FireEye Mandiant Threat Intelligence has graduated a financially motivated threat group to FIN11


Mandiant Threat Intelligence has promoted a threat cluster to a named FIN (or financially motivated) threat group for the first time since 2017. Details of FIN11’s various tactics, techniques and procedures in a report is available here.

In some ways, FIN11 is reminiscent of APT1; they are notable not for their sophistication, but for their sheer volume of activity. There are significant gaps in FIN11’s phishing operations, but when active, the group conducts up to five high-volume campaigns a week.
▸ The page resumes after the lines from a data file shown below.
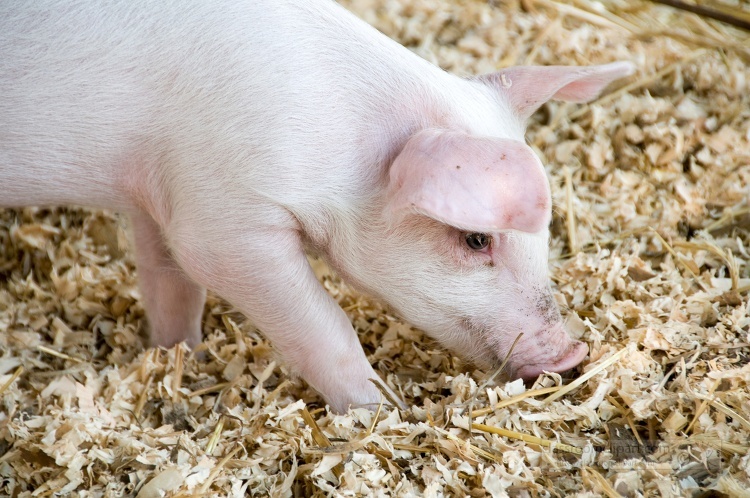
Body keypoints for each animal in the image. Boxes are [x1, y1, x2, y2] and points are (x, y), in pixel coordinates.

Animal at [0, 0, 636, 412]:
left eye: (544, 236)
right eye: (476, 238)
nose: (573, 353)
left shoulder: (161, 193)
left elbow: (170, 283)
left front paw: (181, 357)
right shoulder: (222, 224)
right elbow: (319, 322)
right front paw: (381, 413)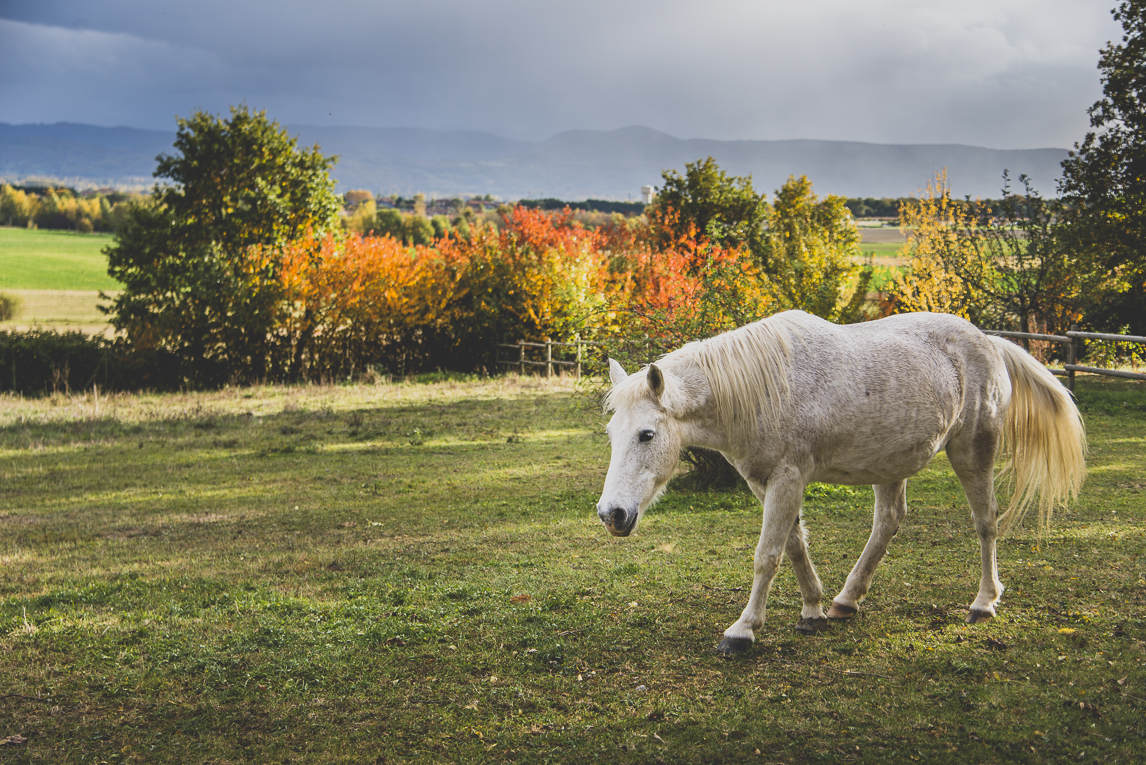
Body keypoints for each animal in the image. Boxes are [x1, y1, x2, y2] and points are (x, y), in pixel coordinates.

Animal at [595, 306, 1086, 655]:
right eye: (612, 433)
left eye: (646, 434)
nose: (611, 514)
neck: (765, 388)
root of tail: (988, 342)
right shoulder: (766, 482)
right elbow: (794, 545)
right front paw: (813, 609)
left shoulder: (788, 478)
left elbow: (767, 555)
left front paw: (743, 631)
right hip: (891, 464)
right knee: (888, 522)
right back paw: (846, 600)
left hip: (973, 453)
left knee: (986, 521)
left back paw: (984, 602)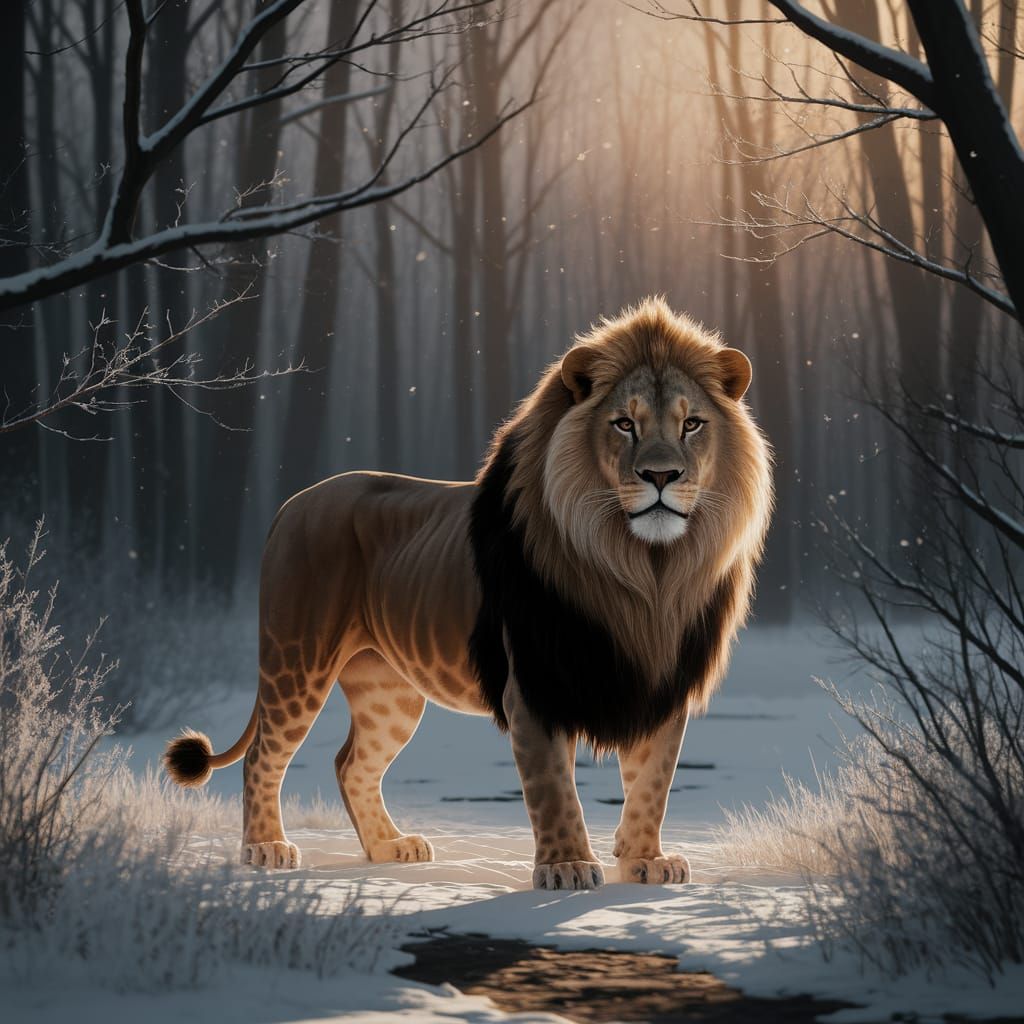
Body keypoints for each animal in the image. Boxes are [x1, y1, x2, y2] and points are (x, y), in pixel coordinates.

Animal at [165, 297, 773, 890]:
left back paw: (389, 847)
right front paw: (567, 867)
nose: (662, 475)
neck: (645, 574)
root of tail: (292, 503)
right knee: (262, 756)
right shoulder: (533, 681)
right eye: (624, 424)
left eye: (691, 424)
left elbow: (653, 780)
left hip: (388, 689)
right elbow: (553, 785)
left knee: (350, 762)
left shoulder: (664, 678)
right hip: (298, 658)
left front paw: (646, 861)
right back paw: (265, 848)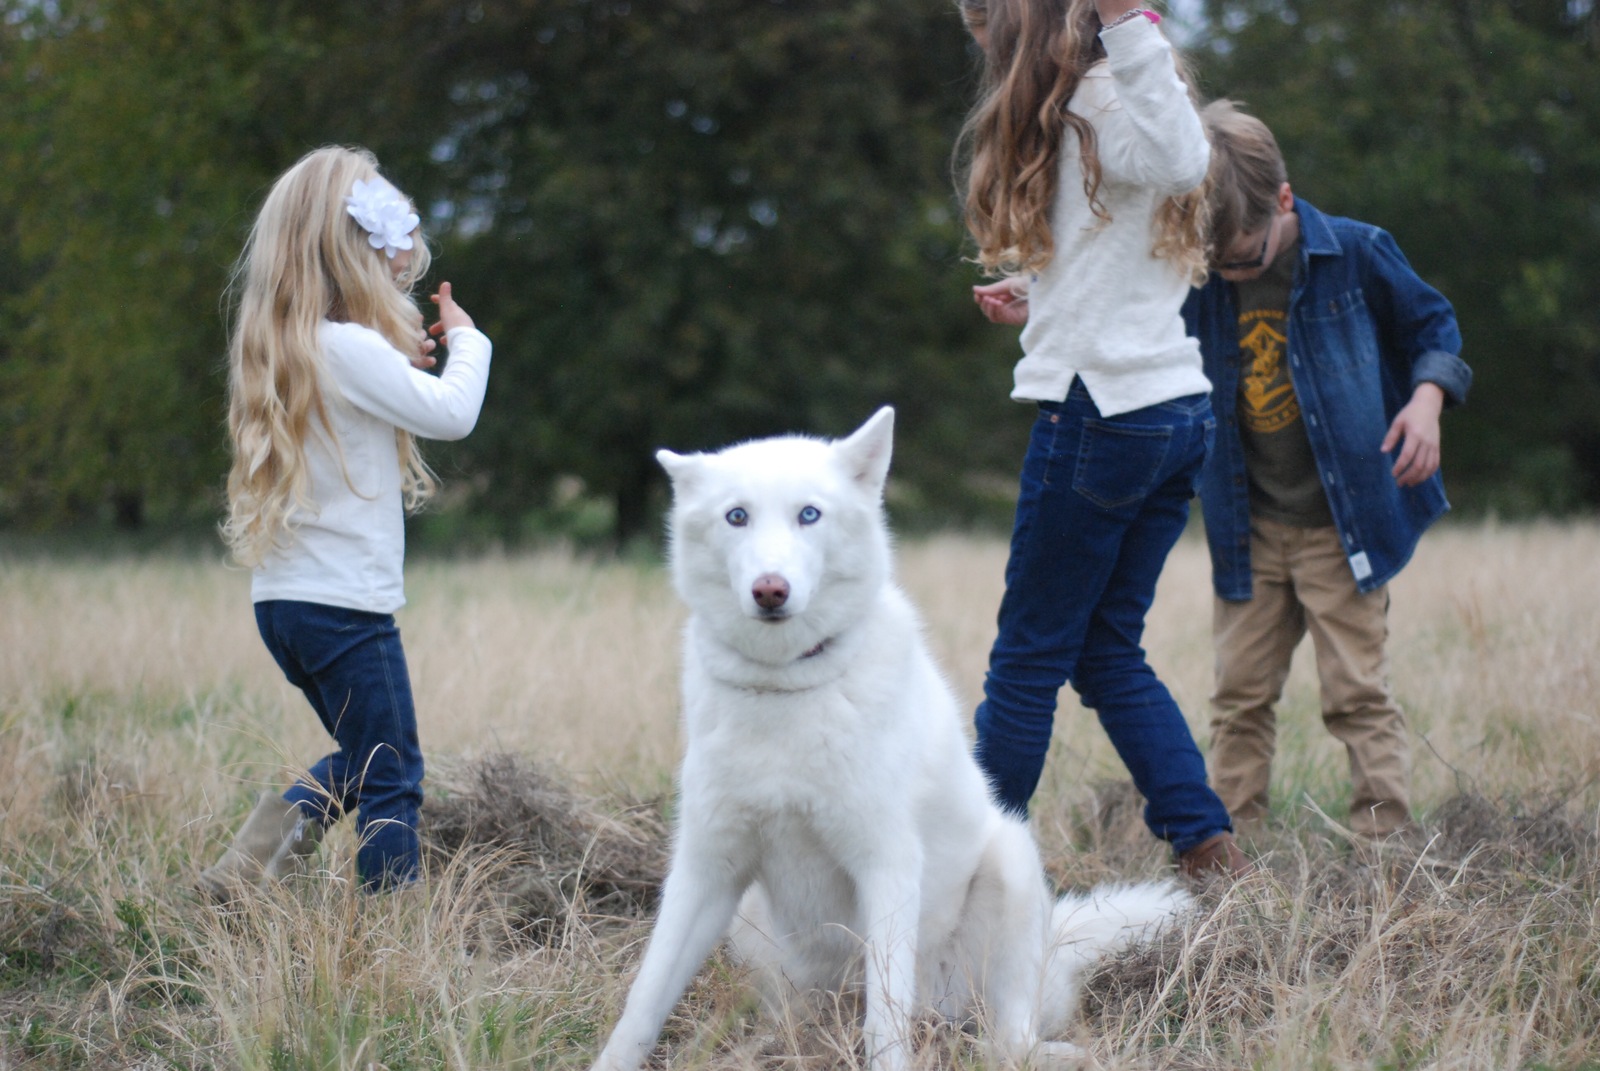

While many financially motivated threat groups are short lived, FIN11 has been conducting these widespread phishing campaigns since at least 2016. From 2017 through 2018, the threat group primarily targeted organizations in the financial, retail, and hospitality sectors. However, in 2019 FIN11’s targeting expanded to include a diverse set of sectors and geographic regions. At this point, it would be difficult to name a client that FIN11 hasn’t targeted.

Highlights include:

  • FIN11 is a newly graduated, financially motivated threat group that FireEye Mandiant Threat Intelligence assesses with moderate confidence is operating out of Commonwealth Independent States (CIS) nation.
  • FIN11 has impacted organisations in a wide variety of sectors and regions, globally. For example, in a single week, Mandiant observed campaigns targeting the pharmaceutical industry, shipping and logistics companies, and organisations across the globe. In addition to corporations, FIN11 has targeted entities such as academic institutions, government agencies, and public utilities.
  • Active since at least 2016, FIN11 has used widespread phishing campaigns to distribute malware. When active, FIN11 generally conducts multiple phishing campaigns a week, each with thousands of emails, and every month or so they modify their delivery tactics.
  • As of late, the group has been using hybrid extortion to monetise their operations. They deploy CLOP ransomware and threaten to release exfiltrated data in order to pressure their victims to paying extortion demands. These demands have ranged from a few hundred thousand dollars to as much as $10 million USD.